[Page-level text extractions]
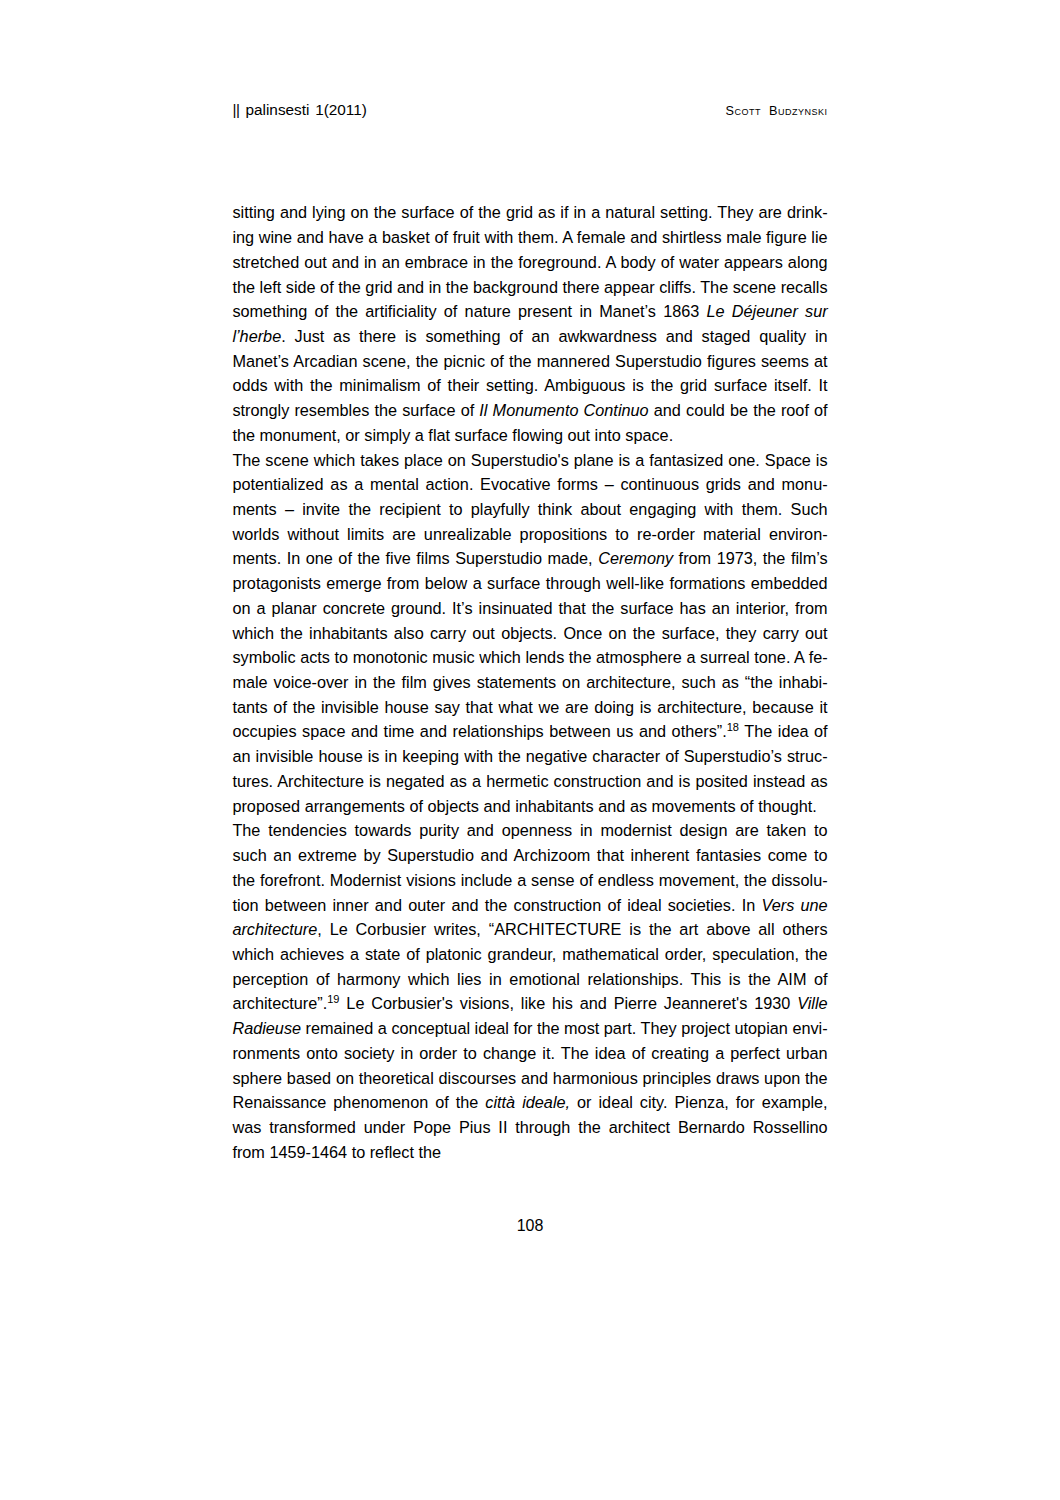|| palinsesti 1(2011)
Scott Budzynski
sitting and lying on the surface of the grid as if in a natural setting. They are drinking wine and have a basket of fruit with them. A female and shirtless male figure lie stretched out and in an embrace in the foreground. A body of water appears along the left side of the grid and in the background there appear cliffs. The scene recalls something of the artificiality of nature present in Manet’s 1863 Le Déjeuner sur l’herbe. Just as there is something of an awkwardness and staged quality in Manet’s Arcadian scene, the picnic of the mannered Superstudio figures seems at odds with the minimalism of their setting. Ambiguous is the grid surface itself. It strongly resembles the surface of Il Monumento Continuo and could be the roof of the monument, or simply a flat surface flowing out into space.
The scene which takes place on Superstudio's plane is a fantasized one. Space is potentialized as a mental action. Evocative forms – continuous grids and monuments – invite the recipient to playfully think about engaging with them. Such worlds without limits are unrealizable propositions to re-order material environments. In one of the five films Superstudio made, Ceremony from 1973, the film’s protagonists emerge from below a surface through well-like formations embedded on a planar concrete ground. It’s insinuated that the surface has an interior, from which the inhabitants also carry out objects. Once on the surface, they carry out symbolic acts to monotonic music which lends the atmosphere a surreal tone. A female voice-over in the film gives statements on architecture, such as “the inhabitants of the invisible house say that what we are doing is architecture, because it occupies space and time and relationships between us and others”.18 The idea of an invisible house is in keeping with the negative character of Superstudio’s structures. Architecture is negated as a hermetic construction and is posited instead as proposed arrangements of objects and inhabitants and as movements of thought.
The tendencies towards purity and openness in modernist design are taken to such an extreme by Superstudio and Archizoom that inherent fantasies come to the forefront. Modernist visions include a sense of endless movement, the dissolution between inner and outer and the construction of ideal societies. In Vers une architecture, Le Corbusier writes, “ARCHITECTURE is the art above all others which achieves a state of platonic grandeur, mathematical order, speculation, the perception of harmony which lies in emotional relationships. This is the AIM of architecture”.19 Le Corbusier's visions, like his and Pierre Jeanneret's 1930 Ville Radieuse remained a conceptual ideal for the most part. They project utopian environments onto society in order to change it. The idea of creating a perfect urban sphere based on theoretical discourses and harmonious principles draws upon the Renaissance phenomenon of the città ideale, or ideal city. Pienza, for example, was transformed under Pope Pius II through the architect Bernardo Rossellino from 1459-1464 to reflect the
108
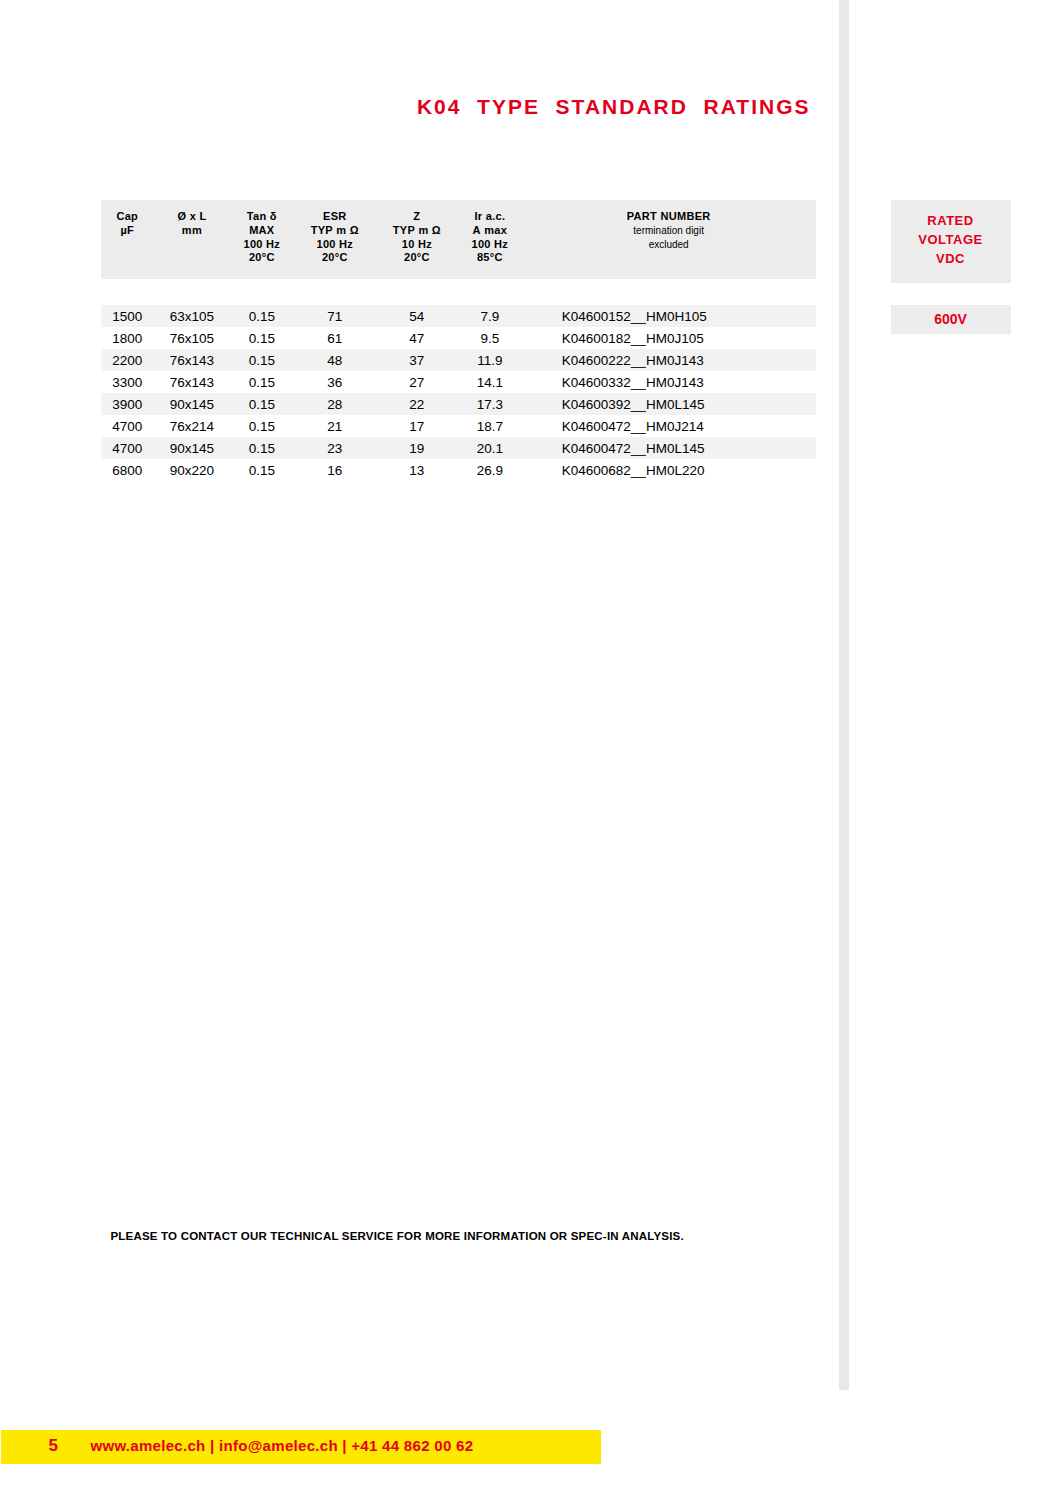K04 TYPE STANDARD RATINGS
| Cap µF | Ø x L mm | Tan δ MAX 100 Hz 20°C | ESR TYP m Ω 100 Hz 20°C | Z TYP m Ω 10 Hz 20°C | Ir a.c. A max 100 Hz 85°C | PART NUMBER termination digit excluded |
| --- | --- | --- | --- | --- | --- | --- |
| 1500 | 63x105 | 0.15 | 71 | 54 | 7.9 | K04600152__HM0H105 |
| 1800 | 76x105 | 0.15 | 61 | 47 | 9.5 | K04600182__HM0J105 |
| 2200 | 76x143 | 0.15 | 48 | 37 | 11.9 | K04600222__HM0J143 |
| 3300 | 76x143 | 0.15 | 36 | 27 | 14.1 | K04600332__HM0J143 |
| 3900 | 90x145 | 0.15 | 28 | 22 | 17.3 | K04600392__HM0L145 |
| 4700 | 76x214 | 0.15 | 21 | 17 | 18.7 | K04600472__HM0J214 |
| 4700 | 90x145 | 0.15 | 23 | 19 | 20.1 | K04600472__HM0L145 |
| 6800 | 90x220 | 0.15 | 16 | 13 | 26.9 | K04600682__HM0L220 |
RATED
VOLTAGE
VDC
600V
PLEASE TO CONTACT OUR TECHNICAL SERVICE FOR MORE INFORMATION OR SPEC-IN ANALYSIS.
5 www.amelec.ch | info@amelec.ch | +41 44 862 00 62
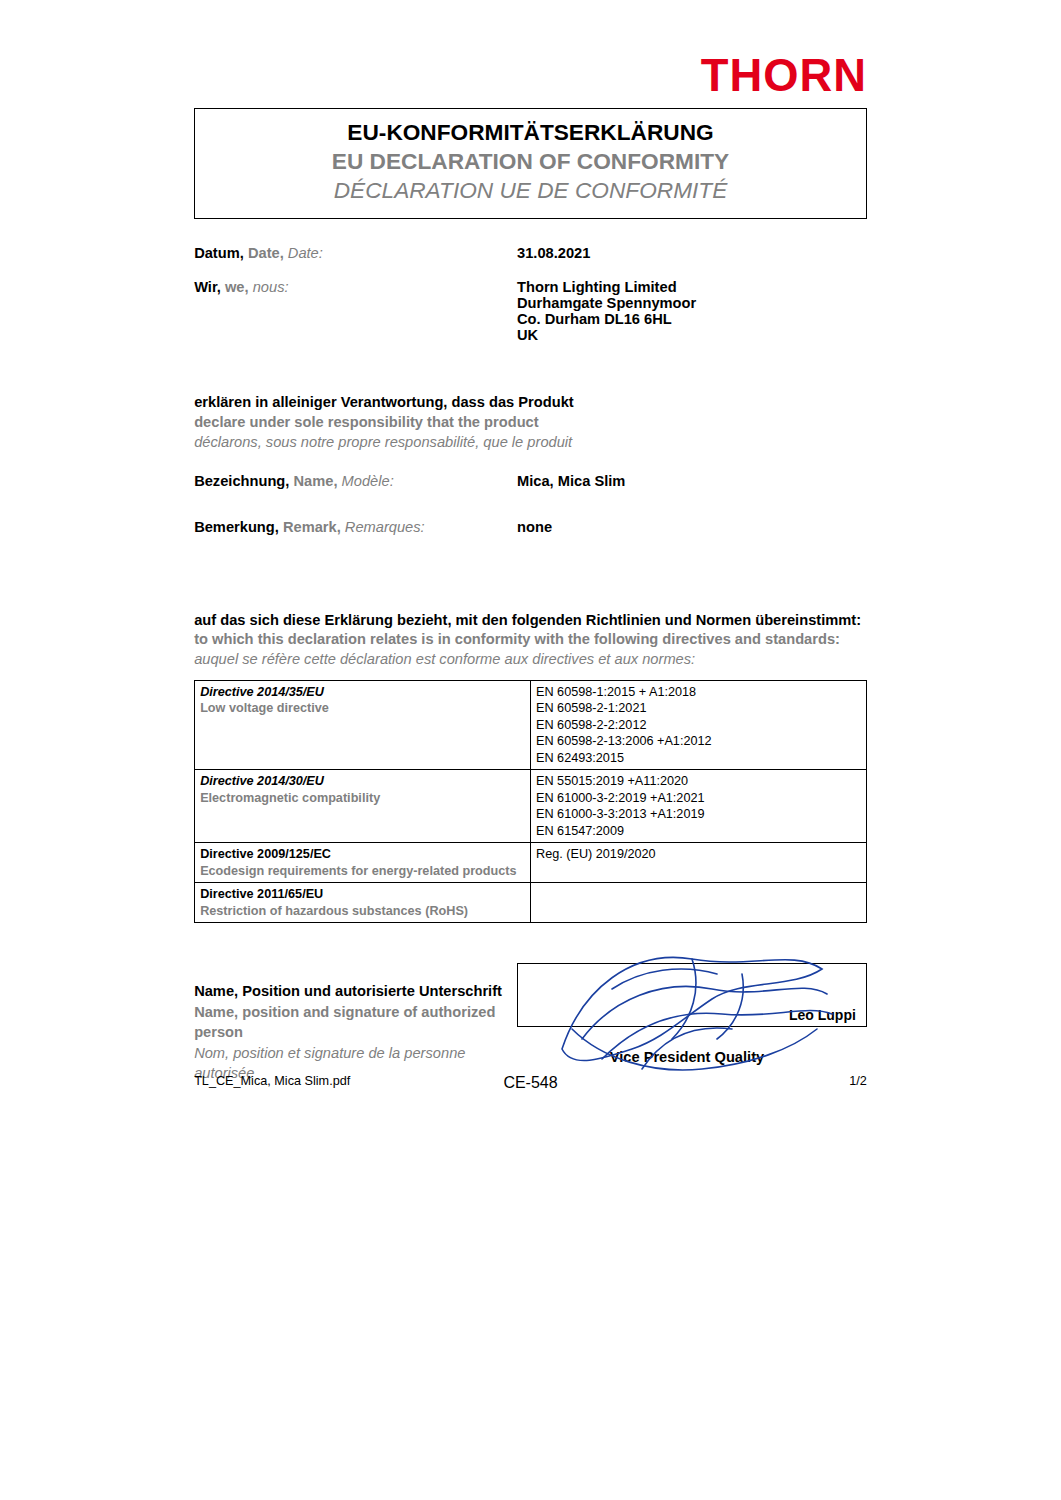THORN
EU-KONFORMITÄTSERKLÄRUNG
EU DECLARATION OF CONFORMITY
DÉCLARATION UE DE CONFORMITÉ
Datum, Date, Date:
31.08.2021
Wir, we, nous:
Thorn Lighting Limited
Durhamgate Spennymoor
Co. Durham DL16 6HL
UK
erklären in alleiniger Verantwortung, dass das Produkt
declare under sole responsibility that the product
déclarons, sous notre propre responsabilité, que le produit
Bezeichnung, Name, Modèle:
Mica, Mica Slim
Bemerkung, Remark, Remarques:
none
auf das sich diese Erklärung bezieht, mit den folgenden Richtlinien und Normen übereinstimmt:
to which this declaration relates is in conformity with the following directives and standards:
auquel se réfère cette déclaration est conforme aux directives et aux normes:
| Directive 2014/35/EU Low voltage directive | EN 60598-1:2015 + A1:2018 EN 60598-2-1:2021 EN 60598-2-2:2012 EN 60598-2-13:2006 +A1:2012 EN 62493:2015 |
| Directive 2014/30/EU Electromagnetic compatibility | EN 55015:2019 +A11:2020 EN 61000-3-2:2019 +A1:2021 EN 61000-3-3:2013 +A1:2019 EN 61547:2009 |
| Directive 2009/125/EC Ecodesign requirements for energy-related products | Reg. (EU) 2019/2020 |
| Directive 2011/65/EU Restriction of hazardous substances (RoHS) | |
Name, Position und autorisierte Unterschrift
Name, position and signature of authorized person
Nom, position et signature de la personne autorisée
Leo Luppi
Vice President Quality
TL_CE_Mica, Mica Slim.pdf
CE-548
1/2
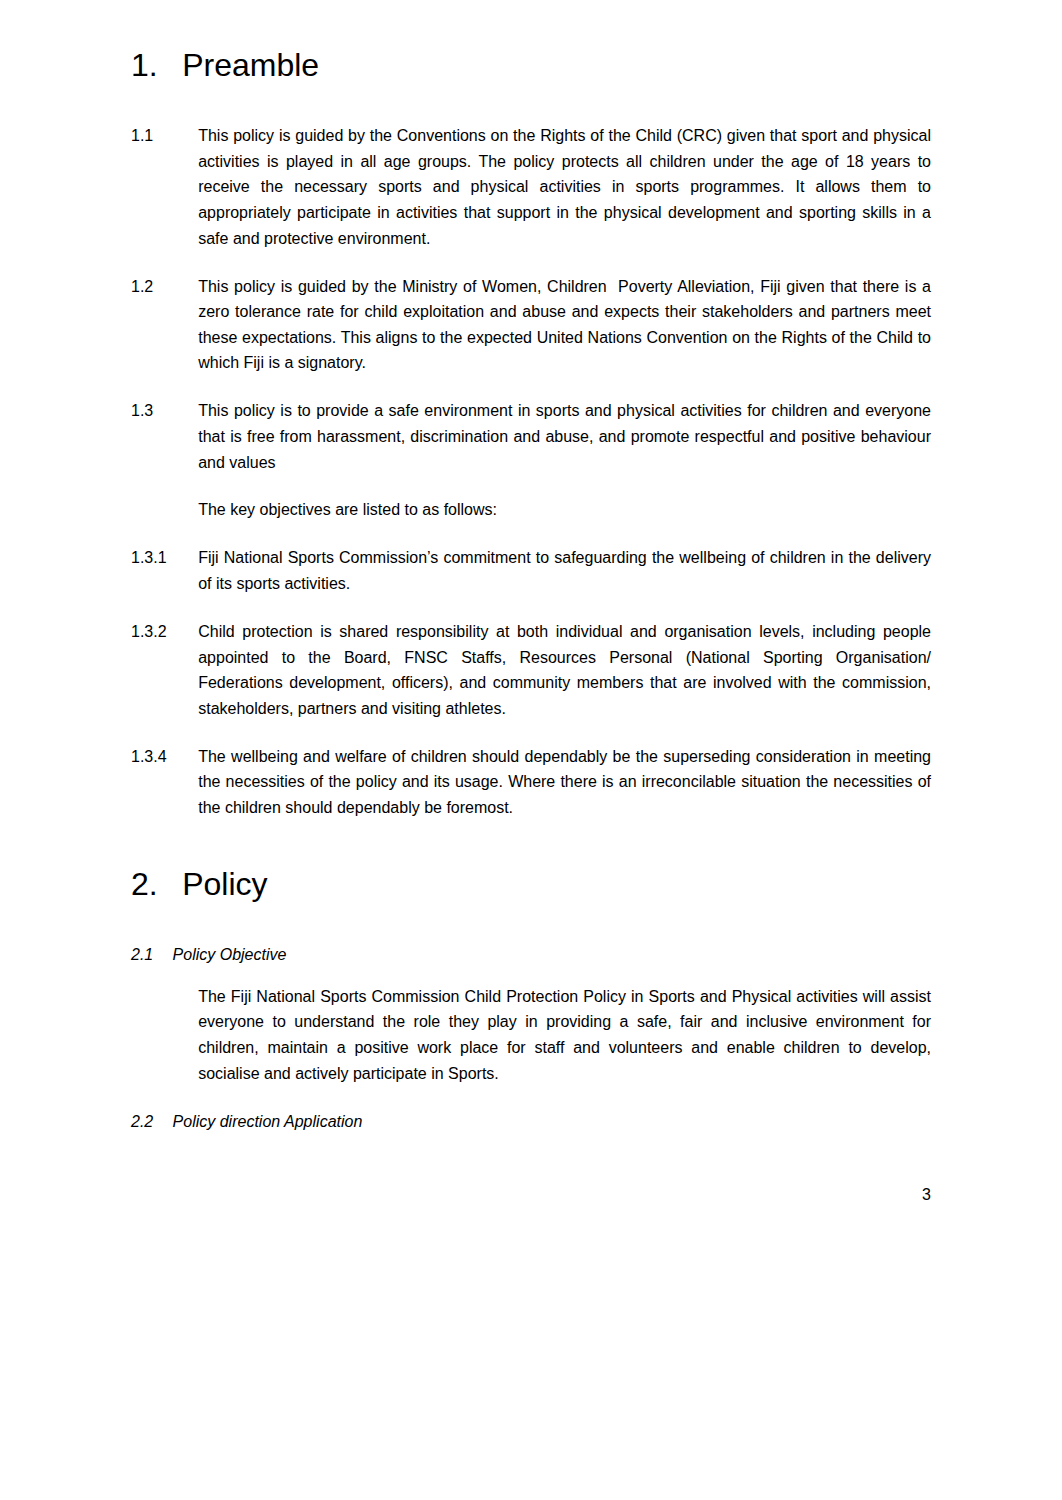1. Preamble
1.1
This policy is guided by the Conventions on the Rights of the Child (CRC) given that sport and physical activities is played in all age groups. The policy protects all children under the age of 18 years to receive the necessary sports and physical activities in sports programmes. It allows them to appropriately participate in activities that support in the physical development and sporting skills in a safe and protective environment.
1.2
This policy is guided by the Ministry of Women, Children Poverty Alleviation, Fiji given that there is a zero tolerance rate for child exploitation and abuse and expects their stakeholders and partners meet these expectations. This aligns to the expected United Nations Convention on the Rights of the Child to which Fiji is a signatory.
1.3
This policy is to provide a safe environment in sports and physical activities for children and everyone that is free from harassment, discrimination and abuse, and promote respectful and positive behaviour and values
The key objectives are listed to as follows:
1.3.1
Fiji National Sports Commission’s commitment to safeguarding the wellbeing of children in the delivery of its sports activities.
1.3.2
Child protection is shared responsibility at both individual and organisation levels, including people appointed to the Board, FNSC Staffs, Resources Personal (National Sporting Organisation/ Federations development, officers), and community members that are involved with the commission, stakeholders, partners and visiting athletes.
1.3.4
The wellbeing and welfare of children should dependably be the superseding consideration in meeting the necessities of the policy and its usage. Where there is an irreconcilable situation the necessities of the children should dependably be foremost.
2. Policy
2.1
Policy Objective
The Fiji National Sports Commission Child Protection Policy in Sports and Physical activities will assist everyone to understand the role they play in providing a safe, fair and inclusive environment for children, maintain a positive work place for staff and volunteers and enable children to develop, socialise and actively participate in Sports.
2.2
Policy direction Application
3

INSTRUCTIONS TO FOLLOW -> For every line of the entries holding the string "directives", add one to a tally; give the final figure only.

EXERCISE OUTPUT -> 2